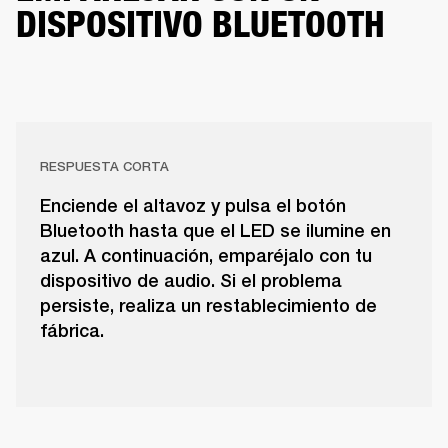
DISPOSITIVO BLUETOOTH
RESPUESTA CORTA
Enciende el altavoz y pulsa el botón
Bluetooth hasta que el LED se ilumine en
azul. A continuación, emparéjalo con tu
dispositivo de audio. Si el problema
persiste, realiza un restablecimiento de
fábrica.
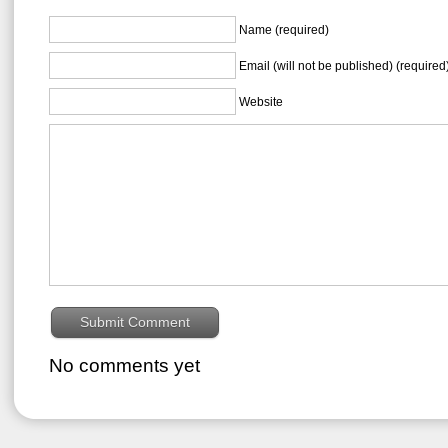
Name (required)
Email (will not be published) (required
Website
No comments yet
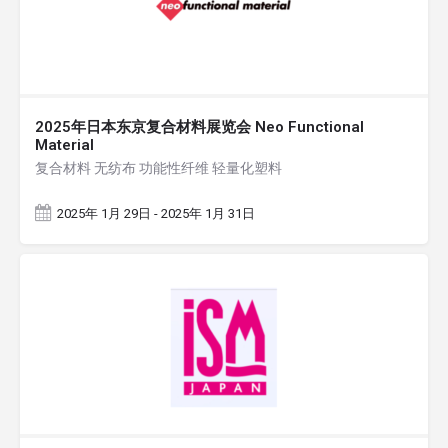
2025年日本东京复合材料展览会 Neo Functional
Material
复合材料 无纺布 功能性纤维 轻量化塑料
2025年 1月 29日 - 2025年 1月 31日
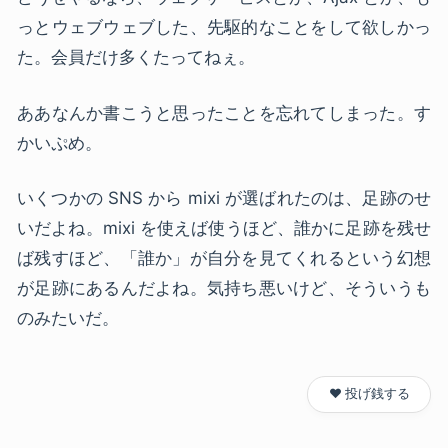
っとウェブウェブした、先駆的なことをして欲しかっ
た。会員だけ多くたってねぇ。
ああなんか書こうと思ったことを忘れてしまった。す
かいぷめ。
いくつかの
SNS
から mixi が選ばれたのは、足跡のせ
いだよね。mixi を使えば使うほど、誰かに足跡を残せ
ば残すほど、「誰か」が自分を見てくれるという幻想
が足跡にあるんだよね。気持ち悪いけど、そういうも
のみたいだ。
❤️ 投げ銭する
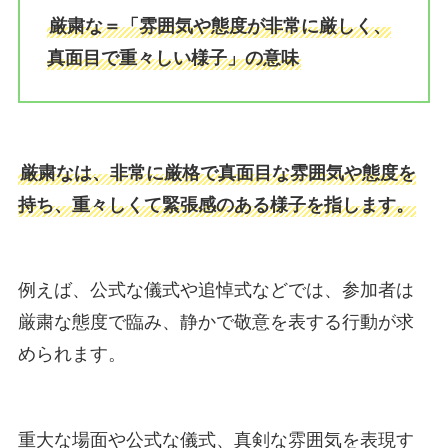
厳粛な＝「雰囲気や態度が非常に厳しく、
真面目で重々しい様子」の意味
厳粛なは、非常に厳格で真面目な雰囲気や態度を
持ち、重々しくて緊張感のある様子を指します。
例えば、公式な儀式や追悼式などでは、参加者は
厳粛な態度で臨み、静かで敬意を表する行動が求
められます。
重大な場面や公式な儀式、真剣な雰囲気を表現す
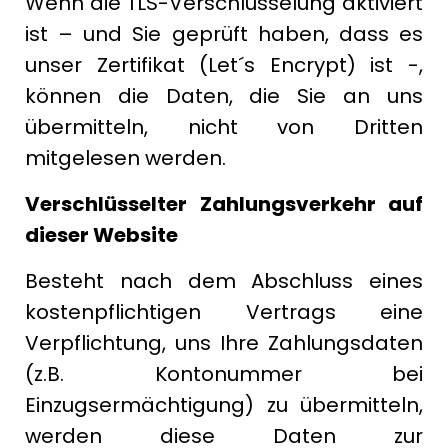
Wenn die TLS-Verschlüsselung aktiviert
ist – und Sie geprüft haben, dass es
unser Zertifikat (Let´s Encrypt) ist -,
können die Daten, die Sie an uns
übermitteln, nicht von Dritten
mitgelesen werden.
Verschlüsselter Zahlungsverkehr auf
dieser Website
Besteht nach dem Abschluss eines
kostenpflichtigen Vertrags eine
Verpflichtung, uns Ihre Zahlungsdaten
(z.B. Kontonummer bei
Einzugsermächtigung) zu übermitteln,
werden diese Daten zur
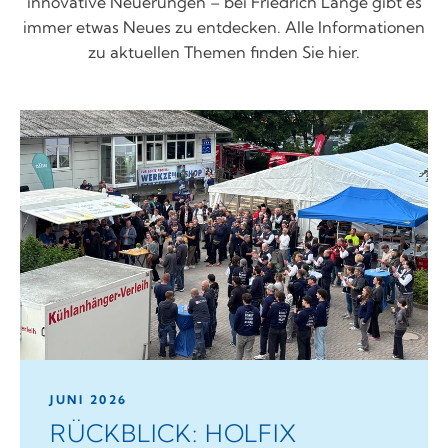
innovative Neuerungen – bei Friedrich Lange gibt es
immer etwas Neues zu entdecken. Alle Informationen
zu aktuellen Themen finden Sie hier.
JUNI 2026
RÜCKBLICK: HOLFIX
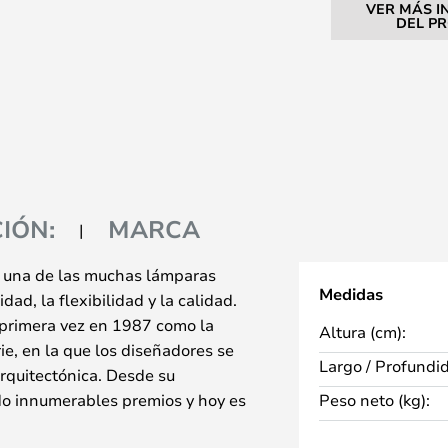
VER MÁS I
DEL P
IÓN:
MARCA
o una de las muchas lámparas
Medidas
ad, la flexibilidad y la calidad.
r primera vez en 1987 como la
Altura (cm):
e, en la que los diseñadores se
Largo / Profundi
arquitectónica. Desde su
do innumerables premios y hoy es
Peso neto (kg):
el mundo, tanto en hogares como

______________________________

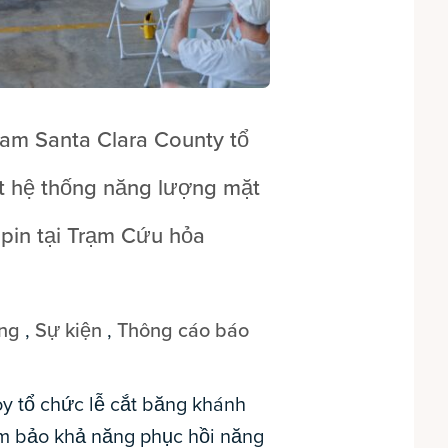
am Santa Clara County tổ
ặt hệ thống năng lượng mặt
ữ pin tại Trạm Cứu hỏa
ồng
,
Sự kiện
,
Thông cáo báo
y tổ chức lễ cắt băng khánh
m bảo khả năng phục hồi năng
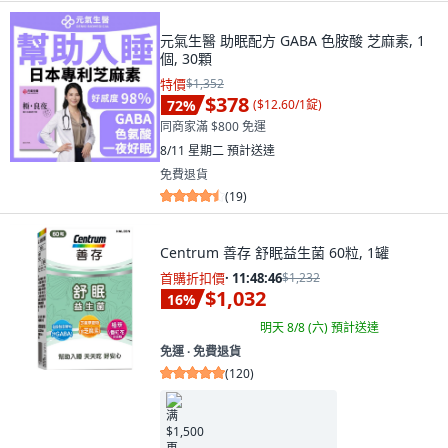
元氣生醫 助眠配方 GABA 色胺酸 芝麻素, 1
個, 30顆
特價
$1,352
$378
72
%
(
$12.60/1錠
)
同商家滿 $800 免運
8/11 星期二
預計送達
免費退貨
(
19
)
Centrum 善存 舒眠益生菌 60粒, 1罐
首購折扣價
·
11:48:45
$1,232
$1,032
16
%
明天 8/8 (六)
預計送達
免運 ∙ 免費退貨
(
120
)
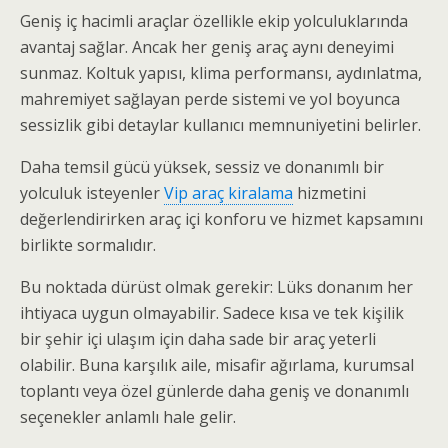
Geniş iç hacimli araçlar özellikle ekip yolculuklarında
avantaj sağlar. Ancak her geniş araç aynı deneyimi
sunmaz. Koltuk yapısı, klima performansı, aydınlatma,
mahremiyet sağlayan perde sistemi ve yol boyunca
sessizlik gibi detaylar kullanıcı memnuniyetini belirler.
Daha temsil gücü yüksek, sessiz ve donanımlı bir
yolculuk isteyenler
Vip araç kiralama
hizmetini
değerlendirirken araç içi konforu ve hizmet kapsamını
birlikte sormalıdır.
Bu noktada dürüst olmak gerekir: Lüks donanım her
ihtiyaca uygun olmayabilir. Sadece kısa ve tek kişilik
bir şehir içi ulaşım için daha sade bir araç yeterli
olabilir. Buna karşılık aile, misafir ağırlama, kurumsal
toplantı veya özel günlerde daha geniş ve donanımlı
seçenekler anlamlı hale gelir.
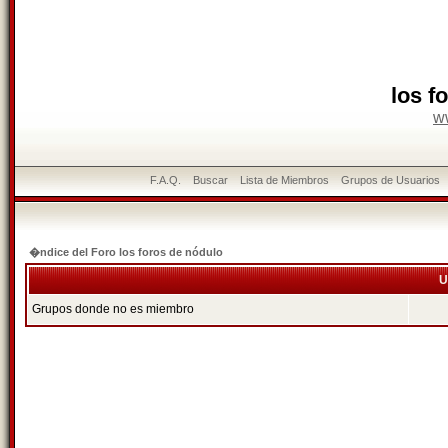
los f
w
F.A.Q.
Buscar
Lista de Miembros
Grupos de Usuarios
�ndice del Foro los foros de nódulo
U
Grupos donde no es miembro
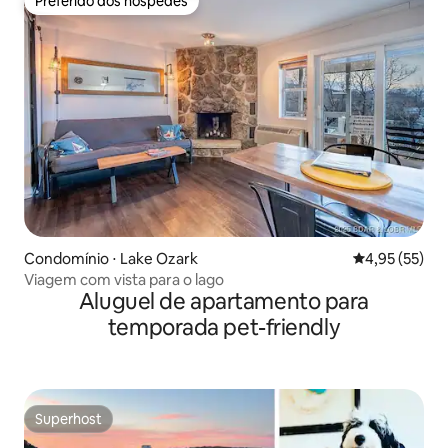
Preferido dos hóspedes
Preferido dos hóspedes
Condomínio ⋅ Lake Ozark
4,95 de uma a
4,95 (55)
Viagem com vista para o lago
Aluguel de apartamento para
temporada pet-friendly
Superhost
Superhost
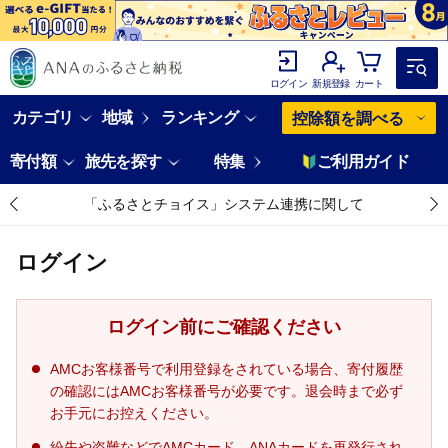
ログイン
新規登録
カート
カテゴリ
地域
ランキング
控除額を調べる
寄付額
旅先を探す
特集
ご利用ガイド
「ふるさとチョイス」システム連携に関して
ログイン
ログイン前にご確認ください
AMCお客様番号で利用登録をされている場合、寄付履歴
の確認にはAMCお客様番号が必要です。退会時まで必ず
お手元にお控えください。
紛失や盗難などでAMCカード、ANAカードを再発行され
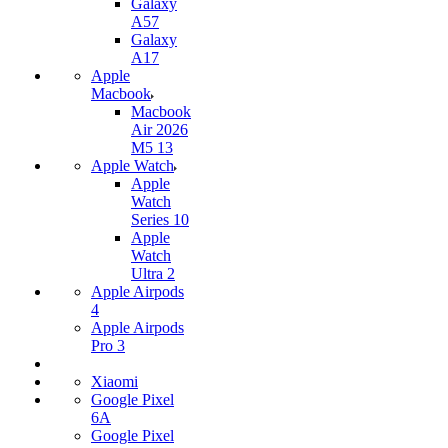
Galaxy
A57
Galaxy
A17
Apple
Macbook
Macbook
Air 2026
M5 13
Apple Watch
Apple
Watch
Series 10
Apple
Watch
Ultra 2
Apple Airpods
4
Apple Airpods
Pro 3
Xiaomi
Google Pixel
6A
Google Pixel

______________________________

Above are the records. Copy only the lines from the one with "DISPOSITIVO BLUETOOTH" through the one with "Email (will not be published) (required", exactly, with no pictures.

▶ ANSWER SPACE
DISPOSITIVO BLUETOOTH
RESPUESTA CORTA
Enciende el altavoz y pulsa el botón
Bluetooth hasta que el LED se ilumine en
azul. A continuación, emparéjalo con tu
dispositivo de audio. Si el problema
persiste, realiza un restablecimiento de
fábrica.
Name (required)
Email (will not be published) (required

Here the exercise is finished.